El culto a la destrucción creativa no debe hacernos perder de vista estos escenarios más prometedores ni el camino distorsionado en el que nos encontramos actualmente. Si el mercado no canaliza la energía innovadora en una dirección socialmente beneficiosa, las políticas públicas y los procesos democráticos pueden hacer mucho para reorientarla. Así como muchos países ya han introducido subsidios para alentar una mayor innovación en energías renovables, se puede hacer más para mitigar los daños de la IA y otras tecnologías digitales.

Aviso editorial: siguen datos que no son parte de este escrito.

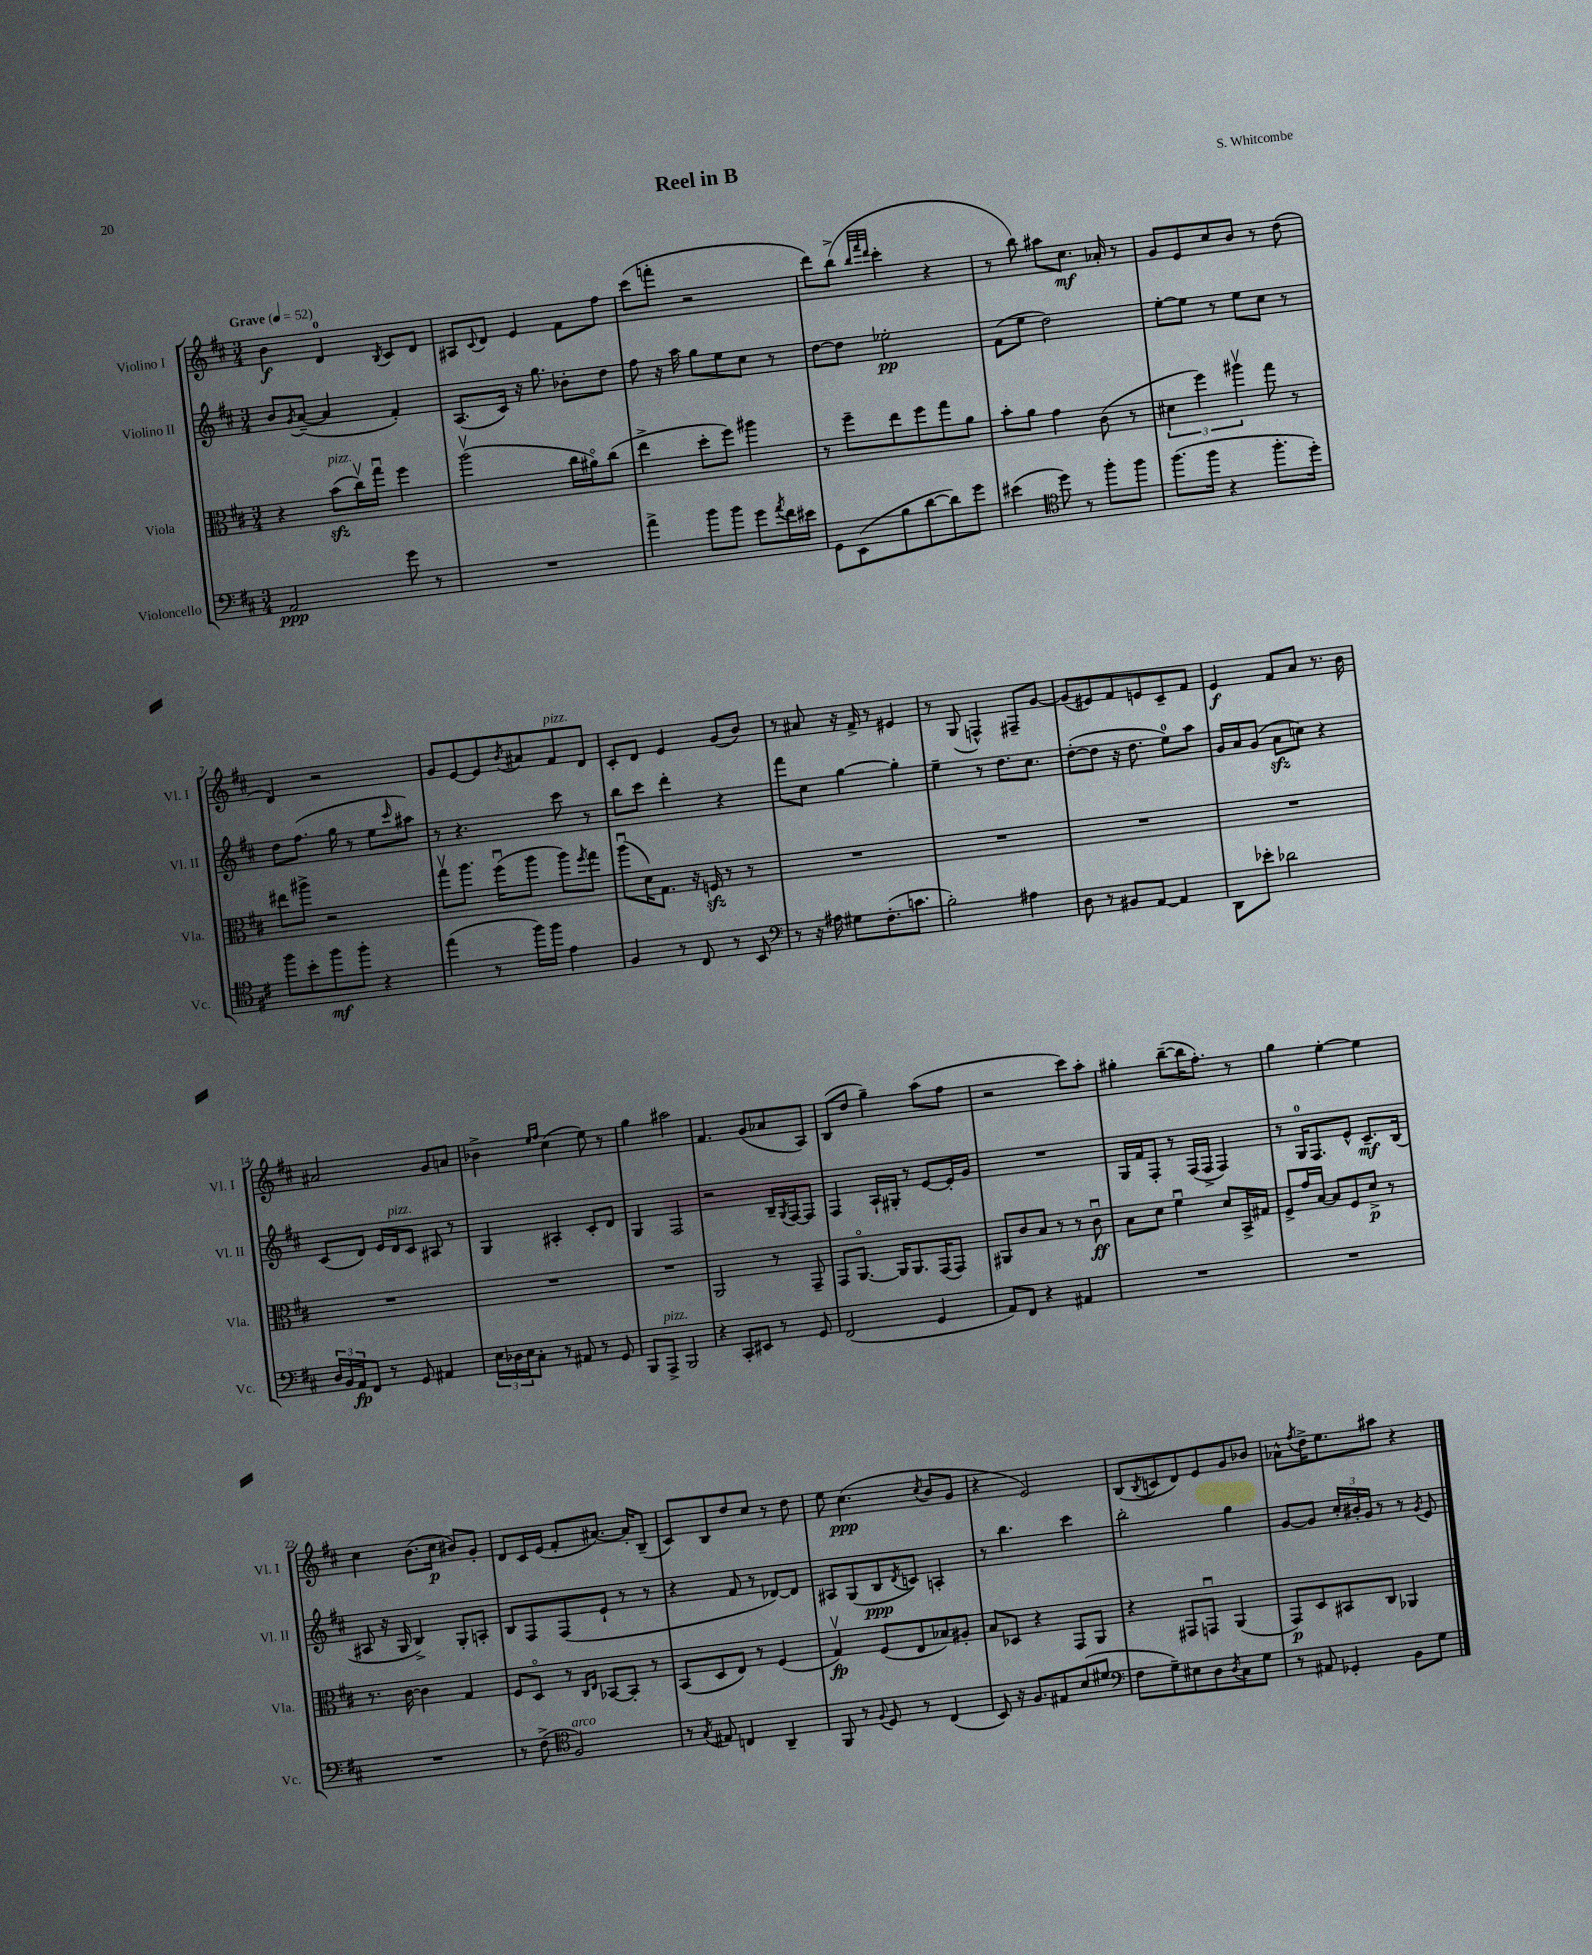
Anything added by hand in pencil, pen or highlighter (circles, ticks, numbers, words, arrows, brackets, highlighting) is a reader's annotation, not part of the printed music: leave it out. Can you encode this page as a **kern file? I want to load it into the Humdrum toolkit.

En tercer lugar, debemos recordar que las relaciones sociales y económicas existentes son sumamente complejas. Cuando se alteran, pueden surgir todo tipo de consecuencias imprevistas. Facebook y otras plataformas de redes sociales no se propusieron envenenar nuestro discurso público con extremismo, desinformación y adicción, pero en su afán por alterar nuestra forma de comunicarnos, siguieron su propio principio de actuar con rapidez y luego buscar el perdón.
Necesitamos urgentemente prestar mayor atención a cómo la próxima ola de innovación disruptiva podría afectar nuestras instituciones sociales, democráticas y cívicas. Para aprovechar al máximo la destrucción creativa se requiere un equilibrio adecuado entre las políticas públicas a favor de la innovación y el aporte democrático. Si dejamos que los empresarios tecnológicos se encarguen de salvaguardar nuestras instituciones, corremos el riesgo de sufrir una destrucción mayor de la que esperábamos.